Even without such dire scenarios, an impartial tribunal is a useful way of defusing the inevitable tensions when old victims and perpetrators run into one another. The feebleness of international efforts at justice so far has left a vacuum that’s filled by even more disruptive local Balkan legal and quasi-legal processes. Croatian courts, for example, are full of extremely dubious cases against Serbs. Franjo Tudjman’s regime issued a general amnesty for the Serbs who rebelled against Croatian control in the border region called the Krajina, but Croatia keeps its Serbs off balance by not letting them know who’s safe and who’s still suspected of war crimes that go beyond the amnesty. As of October 1997, the court in Zadar said it still had to look at approximately 10,000 cases against Serb rebels. Some of these trials prove provocative. In April 1997, a local Croatian court in Zadar tried Momcilo Perisic, the chief of staff of the Yugoslav National Army (JNA) and 18 other JNA officers in absentia, sentencing Perisic to 20 years in jail for ordering artillery attacks on Zadar in 1991. This, predictably, infuriated Serbia.
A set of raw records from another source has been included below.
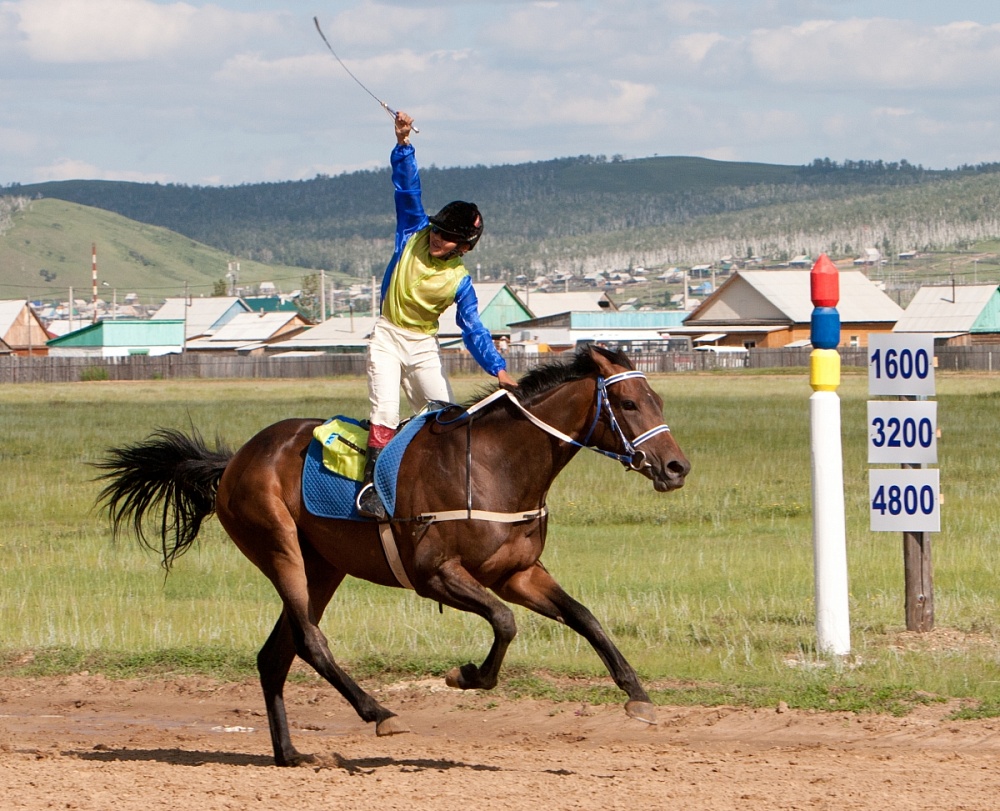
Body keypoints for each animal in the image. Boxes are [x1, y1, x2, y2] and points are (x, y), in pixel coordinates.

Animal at [95, 342, 688, 768]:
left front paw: (637, 695)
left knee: (275, 653)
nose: (676, 467)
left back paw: (289, 753)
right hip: (279, 546)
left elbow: (584, 618)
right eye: (628, 404)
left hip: (323, 566)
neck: (495, 464)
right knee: (308, 642)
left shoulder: (517, 572)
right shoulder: (435, 573)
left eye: (658, 401)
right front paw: (467, 676)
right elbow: (504, 621)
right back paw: (377, 711)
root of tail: (236, 458)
Understandably, considering the horrific losses suffered by Bosnians, the Muslim-Croat Federation in Bosnia has its own war crimes prosecutions, too, which can also inflame local tensions. The federation trials are almost all against low-level Bosnian Serbs who fought against the Bosnians. Some are basically fair, but, according to the Office of the High Representative’s monitors who follow the Bosnian trials, there are a lot of flaws: excessively tough sentencing, judges who are still used to old Yugoslav jurisprudence, a lack of space for an effective defense, and an inability to get to witnesses from Republika Srpska. And sometimes the trials go blatantly awry: just consider the case of Sretko Damjanovic, a Bosnian Serb convicted in 1993 of killing a group of Muslims, two of whom turned up alive in 1996.
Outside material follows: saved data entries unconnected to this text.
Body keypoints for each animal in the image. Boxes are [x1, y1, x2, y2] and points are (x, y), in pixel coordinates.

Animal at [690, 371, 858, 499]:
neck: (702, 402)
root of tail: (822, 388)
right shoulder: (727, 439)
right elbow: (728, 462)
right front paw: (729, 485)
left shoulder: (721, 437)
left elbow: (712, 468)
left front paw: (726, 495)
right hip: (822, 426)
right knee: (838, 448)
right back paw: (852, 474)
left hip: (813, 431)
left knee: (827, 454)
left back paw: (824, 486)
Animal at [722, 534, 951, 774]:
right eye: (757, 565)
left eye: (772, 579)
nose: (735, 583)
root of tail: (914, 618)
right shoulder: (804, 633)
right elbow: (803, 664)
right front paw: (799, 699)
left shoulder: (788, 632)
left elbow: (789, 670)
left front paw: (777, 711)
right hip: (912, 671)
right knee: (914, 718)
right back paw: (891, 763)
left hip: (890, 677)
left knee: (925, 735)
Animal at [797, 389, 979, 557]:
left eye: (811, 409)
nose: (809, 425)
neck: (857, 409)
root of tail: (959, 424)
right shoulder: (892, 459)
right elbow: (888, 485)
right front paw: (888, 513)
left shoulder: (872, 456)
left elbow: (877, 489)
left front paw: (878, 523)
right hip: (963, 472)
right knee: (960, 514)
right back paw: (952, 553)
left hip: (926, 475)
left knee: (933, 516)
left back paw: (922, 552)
Some high-profile cases have sparked crises. On February 6, Bosnian intelligence agents in Sarajevo captured a Bosnian Serb soldier accused of shooting Bosnia’s deputy prime minister in 1993; in a tense standoff, Serbs took Muslim hostages in reprisal. On January 30, 1996, Djordje Djukic, a Bosnian Serb army general and Mladic crony, blundered into Bosnian government custody. The Bosnian government held Djukic as a major war criminal. After a nerve-wracking standoff between NATO and the Bosnian Serbs, America had Djukic flown to The Hague, where the tribunal decided there was enough evidence to indict him. (In a bizarre the twist, he soon died of cancer.) Bosnian Serbs may scorn the tribunal, but they would have been even angrier to see Djukic in a Bosnian government court.
Do war crimes tribunals work? The only serious response is: Compared to what? War crimes tribunals have clear potential to work, and to work much better than anything else statesmen have come up with at the end of a war. A well-run legal process is superior, both practically and morally, to apathy or vengeance. True, the track record of international war crimes tribunals so far has often been underwhelming. Hamstrung for almost all of its existence by a lack of serious Western political support, The Hague tribunal has often looked like a failure, along the lines of Constantinople, rather than a heady success, along the lines of Nuremberg. But the lesson should be to do a better job from now on. If at first you don’t succeed, try again.
Gary Jonathan Bass, a fellow at Harvard’s Center for International Affairs and a writer for The Economist, is working on a book on international war crimes tribunals.
This article appeared in the March 30, 1998 issue of the magazine.